Calvo estaba apoyado contra la pared con una mano delante como para apartar la Derringer. La puerta crujía mientras los mineros del Glass Slipper intentaban forzarla.
Morgan cogió el correaje y el Colt, y durante un momento fue incapaz de pensar. Se miró el hombro, que sangraba.
—¡Por Dios, Tom! ¿Qué vamos a hacer? —preguntó desesperadamente Murch—. ¡Santo cielo, Tom!
—¡Hijos de puta! —gritó Bigote Engominado—. Pelea limpia mientras vais ganando. El te tenía por el…
—¡A callar! —rugió Murch—. ¡Cielo santo, Tom!
Morgan bajó la vista hacia Brunk, que yacía en el suelo con una mano bajo el cuerpo y la otra extendida, sangre bajo la cabeza y mucha más derramándose por el suelo bajo su cuerpo. Morgan suspiró y dijo:
—Mejor será que te largues ya, Al.
Murch se precipitó hacia la salida del callejón. La puerta interior crujía de nuevo, y se abombaba, y hubo otra andanada de gritos y juramentos.

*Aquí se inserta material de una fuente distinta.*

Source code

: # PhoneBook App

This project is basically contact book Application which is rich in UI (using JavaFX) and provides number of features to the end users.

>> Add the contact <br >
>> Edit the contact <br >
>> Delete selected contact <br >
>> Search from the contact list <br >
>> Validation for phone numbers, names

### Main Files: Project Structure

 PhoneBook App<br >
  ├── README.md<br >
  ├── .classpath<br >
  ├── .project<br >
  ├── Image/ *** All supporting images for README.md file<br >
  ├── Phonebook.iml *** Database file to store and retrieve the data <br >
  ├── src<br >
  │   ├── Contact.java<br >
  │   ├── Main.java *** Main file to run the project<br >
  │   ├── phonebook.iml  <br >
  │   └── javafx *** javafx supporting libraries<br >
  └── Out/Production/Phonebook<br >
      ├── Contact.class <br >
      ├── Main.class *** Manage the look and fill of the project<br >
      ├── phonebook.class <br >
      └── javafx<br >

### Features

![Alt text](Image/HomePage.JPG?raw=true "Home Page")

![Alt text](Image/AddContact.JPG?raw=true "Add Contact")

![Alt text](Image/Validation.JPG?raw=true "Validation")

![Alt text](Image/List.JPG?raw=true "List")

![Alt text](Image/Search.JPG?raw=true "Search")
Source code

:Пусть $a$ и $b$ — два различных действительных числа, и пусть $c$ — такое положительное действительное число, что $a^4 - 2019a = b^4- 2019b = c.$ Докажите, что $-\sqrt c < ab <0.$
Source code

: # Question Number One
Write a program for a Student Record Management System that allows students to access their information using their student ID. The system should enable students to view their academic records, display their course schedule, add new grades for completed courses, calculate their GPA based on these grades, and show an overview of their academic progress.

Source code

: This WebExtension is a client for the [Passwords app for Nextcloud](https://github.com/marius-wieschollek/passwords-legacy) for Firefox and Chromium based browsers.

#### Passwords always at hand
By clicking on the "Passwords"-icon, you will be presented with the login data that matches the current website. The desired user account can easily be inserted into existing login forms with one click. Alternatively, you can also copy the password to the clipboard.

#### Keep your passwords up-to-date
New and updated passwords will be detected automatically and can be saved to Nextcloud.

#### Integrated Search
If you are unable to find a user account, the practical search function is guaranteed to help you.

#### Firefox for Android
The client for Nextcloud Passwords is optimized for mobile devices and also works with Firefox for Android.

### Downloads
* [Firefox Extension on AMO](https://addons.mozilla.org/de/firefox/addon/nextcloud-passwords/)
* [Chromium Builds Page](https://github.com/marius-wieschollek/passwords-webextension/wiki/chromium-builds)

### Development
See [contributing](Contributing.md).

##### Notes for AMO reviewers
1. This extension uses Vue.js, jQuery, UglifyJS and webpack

Murch se volvió a mirar de frente a Morgan.
—¿Y tú, Tom?
Morgan no contestó y Murch se fue. Morgan se quedó frente a los tres mineros, tratando de recobrar el aliento. Mientras no se les ocurriera señalar a la Derringer como culpable del balazo que había atravesado la cabeza de Brunk, tampoco pensarían en echar la culpa a Murch. La barra de seguridad de la puerta empezó a chirriar cuando un peso más conjuntado se estrelló contra ella. Sacó el Colt de la funda cuando Bigote Engominado dio un paso hacia él.
—¡Echad la puerta abajo, muchachos! —gritó Barba de Chivo—. ¡Porque hay que limpiar esto de ratas!
Uno de los ganchos de hierro se soltó de la puerta y, como una flecha, fue a parar contra el hombro de Bigote Engominado. Morgan sonrió de pronto al ver cómo se frotaba el brazo dolorido, y, sin apresurarse, se dirigió a la otra puerta y salió al callejón. No había ni rastro de Murch. Empezó a caminar hacia la izquierda. Cuando oyó el estrépito de la puerta al abrirse de golpe, echó a correr. Apenas llegado al final del callejón vio, por encima del hombro, que un montón de mineros salía del Glass Slipper y emprendía su persecución. Se reía al correr por Southend Street hacia Main. Iba a ser larga la carrera, pensaba, en el caso de que ni Schroeder ni Gannon estuvieran en la cárcel.